Other researchers are exploring whether parsing binge eaters based on neurocognitive profiles—similar to what is being done in substance use disorders, by the predominance of negative emotionality (aka emotional eating, or relief motivation), impaired executive control (impulsivity), or heightened incentive salience (aka external eating, or reward motivation). Weight loss leads to reduced external eating over time (perhaps due to the fact that there is less reward-based conditioning), but emotional eating did not remit, which would imply that people with emotional eating should engage in some deeper therapy work. Both external and emotional eaters might benefit from medications or interventions (exercise, for example) that reduce impulsivity, authors of one study concluded.

 

The obesity field is emphasizing that “pharmacologic therapy [should be] directed toward the predominant phenotype observed” (Zandvakili et al.) even more than the addiction field.
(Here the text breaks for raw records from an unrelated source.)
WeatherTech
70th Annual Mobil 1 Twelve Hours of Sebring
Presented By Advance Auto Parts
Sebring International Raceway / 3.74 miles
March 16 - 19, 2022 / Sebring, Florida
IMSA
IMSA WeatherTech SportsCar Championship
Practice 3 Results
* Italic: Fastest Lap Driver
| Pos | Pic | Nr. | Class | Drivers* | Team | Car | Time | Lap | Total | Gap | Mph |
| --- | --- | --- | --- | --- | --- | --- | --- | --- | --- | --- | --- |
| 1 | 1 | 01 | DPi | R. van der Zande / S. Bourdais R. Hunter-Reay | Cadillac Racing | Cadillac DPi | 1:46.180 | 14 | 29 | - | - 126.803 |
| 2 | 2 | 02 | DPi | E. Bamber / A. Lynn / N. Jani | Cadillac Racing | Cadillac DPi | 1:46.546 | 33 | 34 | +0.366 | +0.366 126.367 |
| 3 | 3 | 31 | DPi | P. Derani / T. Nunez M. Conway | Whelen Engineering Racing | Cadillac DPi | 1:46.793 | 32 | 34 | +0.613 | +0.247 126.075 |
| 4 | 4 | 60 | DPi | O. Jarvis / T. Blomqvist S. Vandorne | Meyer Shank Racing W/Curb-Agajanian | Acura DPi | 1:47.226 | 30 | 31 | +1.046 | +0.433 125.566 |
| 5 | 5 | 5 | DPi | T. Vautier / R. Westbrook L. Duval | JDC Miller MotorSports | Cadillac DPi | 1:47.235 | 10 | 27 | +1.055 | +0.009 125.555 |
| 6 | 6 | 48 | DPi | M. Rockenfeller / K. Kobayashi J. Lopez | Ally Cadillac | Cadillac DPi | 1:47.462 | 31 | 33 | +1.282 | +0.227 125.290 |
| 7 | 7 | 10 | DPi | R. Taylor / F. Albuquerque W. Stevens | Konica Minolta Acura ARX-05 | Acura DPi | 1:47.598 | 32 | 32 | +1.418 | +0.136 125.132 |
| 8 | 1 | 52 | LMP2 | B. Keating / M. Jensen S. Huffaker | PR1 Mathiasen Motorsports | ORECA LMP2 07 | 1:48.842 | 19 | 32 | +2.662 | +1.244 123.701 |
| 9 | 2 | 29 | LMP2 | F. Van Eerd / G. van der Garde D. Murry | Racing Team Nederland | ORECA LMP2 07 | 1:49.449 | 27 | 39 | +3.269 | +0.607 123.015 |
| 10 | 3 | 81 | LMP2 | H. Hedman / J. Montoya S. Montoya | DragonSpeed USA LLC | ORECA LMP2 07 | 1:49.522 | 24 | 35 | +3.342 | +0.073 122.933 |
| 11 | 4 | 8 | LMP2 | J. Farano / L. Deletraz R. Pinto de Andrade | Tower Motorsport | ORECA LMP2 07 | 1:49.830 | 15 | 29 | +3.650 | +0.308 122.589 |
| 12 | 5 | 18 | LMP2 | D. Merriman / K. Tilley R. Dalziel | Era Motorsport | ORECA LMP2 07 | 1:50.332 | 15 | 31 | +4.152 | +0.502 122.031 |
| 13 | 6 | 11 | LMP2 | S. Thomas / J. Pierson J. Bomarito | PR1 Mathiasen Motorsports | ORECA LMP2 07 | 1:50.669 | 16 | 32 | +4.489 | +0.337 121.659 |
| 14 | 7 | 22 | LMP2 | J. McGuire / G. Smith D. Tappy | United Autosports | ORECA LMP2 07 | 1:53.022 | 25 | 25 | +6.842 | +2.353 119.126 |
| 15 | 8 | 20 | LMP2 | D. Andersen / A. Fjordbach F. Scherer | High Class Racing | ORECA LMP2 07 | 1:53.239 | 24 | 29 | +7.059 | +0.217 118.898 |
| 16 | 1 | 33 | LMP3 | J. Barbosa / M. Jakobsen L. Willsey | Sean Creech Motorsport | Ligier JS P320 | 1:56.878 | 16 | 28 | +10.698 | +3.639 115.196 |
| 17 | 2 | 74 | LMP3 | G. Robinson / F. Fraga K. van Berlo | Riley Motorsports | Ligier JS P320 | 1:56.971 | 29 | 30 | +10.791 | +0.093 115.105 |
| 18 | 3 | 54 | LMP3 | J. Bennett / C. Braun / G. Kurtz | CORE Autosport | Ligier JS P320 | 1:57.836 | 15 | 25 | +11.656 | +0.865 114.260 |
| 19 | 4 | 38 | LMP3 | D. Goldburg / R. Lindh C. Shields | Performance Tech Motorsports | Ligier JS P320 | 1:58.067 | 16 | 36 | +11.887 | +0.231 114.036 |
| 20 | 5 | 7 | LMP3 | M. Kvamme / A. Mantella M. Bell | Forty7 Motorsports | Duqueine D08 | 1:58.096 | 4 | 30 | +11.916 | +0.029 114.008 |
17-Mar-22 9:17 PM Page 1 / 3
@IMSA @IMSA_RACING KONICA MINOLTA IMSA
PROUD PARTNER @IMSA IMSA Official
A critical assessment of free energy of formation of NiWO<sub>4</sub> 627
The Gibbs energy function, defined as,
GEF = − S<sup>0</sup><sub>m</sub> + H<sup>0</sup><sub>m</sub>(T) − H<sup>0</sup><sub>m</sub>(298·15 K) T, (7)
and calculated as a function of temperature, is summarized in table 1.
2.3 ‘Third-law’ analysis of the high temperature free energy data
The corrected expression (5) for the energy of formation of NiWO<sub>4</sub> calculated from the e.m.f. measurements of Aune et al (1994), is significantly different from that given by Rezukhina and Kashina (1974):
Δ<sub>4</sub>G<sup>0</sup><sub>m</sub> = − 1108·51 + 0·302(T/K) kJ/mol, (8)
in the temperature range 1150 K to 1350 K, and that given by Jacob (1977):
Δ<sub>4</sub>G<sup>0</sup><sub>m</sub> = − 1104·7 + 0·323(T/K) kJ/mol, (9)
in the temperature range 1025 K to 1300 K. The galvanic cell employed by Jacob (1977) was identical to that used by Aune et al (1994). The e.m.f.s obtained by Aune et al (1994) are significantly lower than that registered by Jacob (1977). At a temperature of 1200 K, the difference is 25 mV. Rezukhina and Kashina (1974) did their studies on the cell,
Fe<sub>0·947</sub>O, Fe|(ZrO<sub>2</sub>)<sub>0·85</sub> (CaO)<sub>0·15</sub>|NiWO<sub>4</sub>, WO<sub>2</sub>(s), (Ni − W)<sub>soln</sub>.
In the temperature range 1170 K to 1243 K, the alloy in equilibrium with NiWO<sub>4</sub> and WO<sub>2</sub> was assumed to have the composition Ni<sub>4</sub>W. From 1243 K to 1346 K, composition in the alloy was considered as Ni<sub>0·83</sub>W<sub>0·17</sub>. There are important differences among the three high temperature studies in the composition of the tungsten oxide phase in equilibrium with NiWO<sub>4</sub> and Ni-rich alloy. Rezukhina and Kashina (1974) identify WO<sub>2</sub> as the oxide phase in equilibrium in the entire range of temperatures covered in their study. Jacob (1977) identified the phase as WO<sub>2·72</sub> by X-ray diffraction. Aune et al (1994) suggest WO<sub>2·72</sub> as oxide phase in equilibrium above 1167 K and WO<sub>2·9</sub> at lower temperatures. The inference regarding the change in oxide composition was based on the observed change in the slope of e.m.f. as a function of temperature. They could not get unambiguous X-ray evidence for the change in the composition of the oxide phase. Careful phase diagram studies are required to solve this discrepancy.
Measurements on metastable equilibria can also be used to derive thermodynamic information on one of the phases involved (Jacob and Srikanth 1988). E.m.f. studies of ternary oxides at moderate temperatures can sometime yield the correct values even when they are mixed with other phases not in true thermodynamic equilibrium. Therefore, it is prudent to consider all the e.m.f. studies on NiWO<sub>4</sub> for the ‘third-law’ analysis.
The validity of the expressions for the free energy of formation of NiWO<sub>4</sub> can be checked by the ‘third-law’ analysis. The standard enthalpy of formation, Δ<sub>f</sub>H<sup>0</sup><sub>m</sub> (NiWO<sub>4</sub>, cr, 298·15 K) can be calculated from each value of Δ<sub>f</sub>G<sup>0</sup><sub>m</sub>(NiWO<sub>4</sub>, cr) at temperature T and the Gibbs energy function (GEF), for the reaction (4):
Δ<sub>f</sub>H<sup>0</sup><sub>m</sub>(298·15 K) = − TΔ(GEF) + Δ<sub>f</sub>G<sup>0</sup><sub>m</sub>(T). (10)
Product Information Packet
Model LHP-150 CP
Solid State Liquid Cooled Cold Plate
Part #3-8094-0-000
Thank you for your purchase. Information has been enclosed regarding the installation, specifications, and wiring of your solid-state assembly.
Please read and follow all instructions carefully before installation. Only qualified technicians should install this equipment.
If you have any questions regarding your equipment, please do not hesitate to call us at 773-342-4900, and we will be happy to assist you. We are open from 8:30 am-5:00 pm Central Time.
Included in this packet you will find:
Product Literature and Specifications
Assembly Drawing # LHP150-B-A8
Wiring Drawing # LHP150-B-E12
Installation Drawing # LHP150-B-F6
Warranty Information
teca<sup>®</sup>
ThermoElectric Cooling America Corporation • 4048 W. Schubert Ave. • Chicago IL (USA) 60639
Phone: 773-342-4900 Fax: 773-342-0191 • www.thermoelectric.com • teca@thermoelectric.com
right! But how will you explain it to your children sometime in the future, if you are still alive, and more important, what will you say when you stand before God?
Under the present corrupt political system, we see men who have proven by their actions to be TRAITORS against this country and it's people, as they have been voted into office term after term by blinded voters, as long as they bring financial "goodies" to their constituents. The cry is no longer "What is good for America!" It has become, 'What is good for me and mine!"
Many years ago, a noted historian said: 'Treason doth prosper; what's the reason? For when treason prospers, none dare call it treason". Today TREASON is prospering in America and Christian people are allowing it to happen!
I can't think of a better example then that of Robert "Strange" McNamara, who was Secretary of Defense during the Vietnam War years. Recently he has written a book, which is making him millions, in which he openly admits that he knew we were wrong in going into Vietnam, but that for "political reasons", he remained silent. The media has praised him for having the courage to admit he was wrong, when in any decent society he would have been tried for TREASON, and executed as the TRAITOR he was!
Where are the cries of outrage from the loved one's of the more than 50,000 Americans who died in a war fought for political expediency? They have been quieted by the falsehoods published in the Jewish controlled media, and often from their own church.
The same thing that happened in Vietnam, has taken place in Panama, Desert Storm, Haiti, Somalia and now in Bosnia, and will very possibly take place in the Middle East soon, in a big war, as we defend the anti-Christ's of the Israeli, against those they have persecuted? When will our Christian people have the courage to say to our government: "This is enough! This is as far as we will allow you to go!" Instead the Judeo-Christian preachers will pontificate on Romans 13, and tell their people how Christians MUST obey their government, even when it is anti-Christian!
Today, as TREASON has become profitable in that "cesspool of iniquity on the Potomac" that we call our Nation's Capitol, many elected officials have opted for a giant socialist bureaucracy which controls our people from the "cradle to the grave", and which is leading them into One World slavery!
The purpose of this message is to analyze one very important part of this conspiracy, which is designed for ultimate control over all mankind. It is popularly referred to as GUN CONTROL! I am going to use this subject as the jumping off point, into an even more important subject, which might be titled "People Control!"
In one recent landmark study, this kind of “phenotype-guided approach,” matching treatments to subtypes, was associated with a 1.75 greater weight loss than standard treatment.

 

The guided approach used one of four pre-defined obesity subtypes—abnormal energy expenditure (“slow metabolizers”), abnormal emotional eating behaviors (“emotional hunger”), abnormal satiation (“hungry brain”), and abnormal satiety (“hungry gut”) to match the person to pharmacotherapy based on their subtype [phentermine, bupropion-naltrexone, topiramate-phentermine, GLP-1 receptor agonists (of which the now famous Ozempic is one), respectively.

 

A potentially useful approach which hasn’t yet been well studied either, but which makes theoretical sense, could be to subtype and treatment match based on the presence or absence of co-morbidities.

Someone with comorbid major depressive or anxiety disorder, for example, could be prescribed a selective serotonin reuptake inhibitor, which is indicated for binge eating disorder and mental health diagnoses. Someone with both binge eating and alcohol use disorder might be best served by topiramate, which is known to promote weight loss, reduce binge eating, and reduce alcohol consumption.

 

For someone with ADHD, we might lean to prescribe lisdexamfetamine or bupropion, which are also known to reduce binge eating and improve attention. If they have type II diabetes, a GLP-1 agonist may be the ticket as it treats diabetes and promotes weight loss. If someone with treatment-resistant major depressive disorder, rTMS treatment is indicated, which may also reduce compulsive eating by improving impulse control, studies show.

 

Conclusion

Although there is much yet to be researched, we can probably safely start using targeted treatment of binge eating and food obsession, to some degree, today, choosing medications and making dietary recommendations based on some of the subtypes mentioned above.